You are viewing a plain text version of this content. The canonical link for it is here.
Posted to commits@impala.apache.org by mj...@apache.org on 2017/07/19 15:49:06 UTC
[2/2] incubator-impala git commit: IMPALA-5407: Fix crash in HdfsSequenceTableWriter

IMPALA-5407: Fix crash in HdfsSequenceTableWriter

The following use of sequence file writer can lead to a crash:
> set compression_codec=gzip;
> set seq_compression_mode=record;
> set allow_unsupported_formats=1;
> create table seq_tbl like tbl stored as sequencefile;
> insert into seq_tbl select * from tbl;

This fix removes the MemPool::FreeAll() call from
HdfsSequenceTableWriter::Flush(). Freeing the memory pool in Flush()
is incorrect because a memory pool buffer is cached by the compressor
in the table writer which isn't reset across calls to Flush().
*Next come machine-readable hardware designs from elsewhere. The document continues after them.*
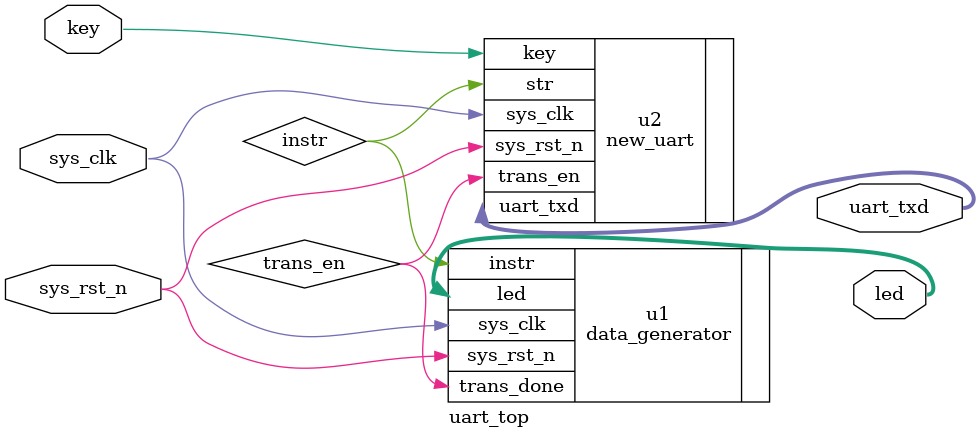
<source format=v>

module uart_top(
    input sys_clk,
    input sys_rst_n,
	 input key,
    
	 output [3:0]led,
	 output [1:0]uart_txd
);
 

    data_generator u1(
        .sys_clk(sys_clk),
        .sys_rst_n(sys_rst_n),
        .trans_done(trans_en),
		  
        .instr(instr),
		  .led(led)
    );
    
    new_uart u2(
        .sys_clk(sys_clk),
        .sys_rst_n(sys_rst_n),
        .key(key),
        .str(instr),
		  
//		  .led(led),
        .uart_txd(uart_txd),
        .trans_en(trans_en)
    );    
 
endmodule
</source>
If the file that is being written is big enough,
HdfsSequenceTableWriter::AppendRows() will call Flush() multiple
times causing memory corruption.

Change-Id: Ida0b9f189175358ae54149d0e1af7caa06ae3bec
Reviewed-on: http://gerrit.cloudera.org:8080/7394
Reviewed-by: Michael Ho <kw...@cloudera.com>
Tested-by: Impala Public Jenkins


Project: http://git-wip-us.apache.org/repos/asf/incubator-impala/repo
Commit: http://git-wip-us.apache.org/repos/asf/incubator-impala/commit/bc56d3c4
Tree: http://git-wip-us.apache.org/repos/asf/incubator-impala/tree/bc56d3c4
Diff: http://git-wip-us.apache.org/repos/asf/incubator-impala/diff/bc56d3c4

Branch: refs/heads/master
Commit: bc56d3c48c3629bda989e1f6b8265bd42c1b5c63
Parents: 3bd21bc
Author: Attila Jeges <at...@cloudera.com>
Authored: Fri Jun 16 16:37:03 2017 +0200
Committer: Impala Public Jenkins <im...@gerrit.cloudera.org>
Committed: Wed Jul 19 06:48:06 2017 +0000

----------------------------------------------------------------------
 be/src/exec/hdfs-sequence-table-writer.cc         |  1 -
 .../queries/QueryTest/seq-writer.test             | 18 ++++++++++++++++++
 2 files changed, 18 insertions(+), 1 deletion(-)
----------------------------------------------------------------------


http://git-wip-us.apache.org/repos/asf/incubator-impala/blob/bc56d3c4/be/src/exec/hdfs-sequence-table-writer.cc
----------------------------------------------------------------------
diff --git a/be/src/exec/hdfs-sequence-table-writer.cc b/be/src/exec/hdfs-sequence-table-writer.cc
index f8d7b4c..4a66c5e 100644
--- a/be/src/exec/hdfs-sequence-table-writer.cc
+++ b/be/src/exec/hdfs-sequence-table-writer.cc
@@ -348,7 +348,6 @@ Status HdfsSequenceTableWriter::Flush() {
   }
   out_.Clear();
   out_value_lengths_block_.Clear();
-  mem_pool_->FreeAll();
   unflushed_rows_ = 0;
   return Status::OK();
 }

http://git-wip-us.apache.org/repos/asf/incubator-impala/blob/bc56d3c4/testdata/workloads/functional-query/queries/QueryTest/seq-writer.test
----------------------------------------------------------------------
diff --git a/testdata/workloads/functional-query/queries/QueryTest/seq-writer.test b/testdata/workloads/functional-query/queries/QueryTest/seq-writer.test
index 753eb0f..7e2363f 100644
--- a/testdata/workloads/functional-query/queries/QueryTest/seq-writer.test
+++ b/testdata/workloads/functional-query/queries/QueryTest/seq-writer.test
@@ -288,3 +288,21 @@ select count(*) from store_sales_seq_gzip_block;
 ---- TYPES
 BIGINT
 ====
+---- QUERY
+# IMPALA-5407: Create a table containing seq files with GZIP+RECORD. If the number of
+# impalad workers is three, three files will be created, two of which are large enough
+# (> 64MB) to force multiple flushes. Make sure that the files have been created
+# successfully.
+SET COMPRESSION_CODEC=GZIP;
+SET SEQ_COMPRESSION_MODE=RECORD;
+SET ALLOW_UNSUPPORTED_FORMATS=1;
+create table catalog_sales_seq_gzip_rec like tpcds.catalog_sales stored as SEQUENCEFILE;
+insert into catalog_sales_seq_gzip_rec select * from tpcds.catalog_sales;
+====
+---- QUERY
+select count(*) from catalog_sales_seq_gzip_rec;
+---- RESULTS
+1441548
+---- TYPES
+BIGINT
+====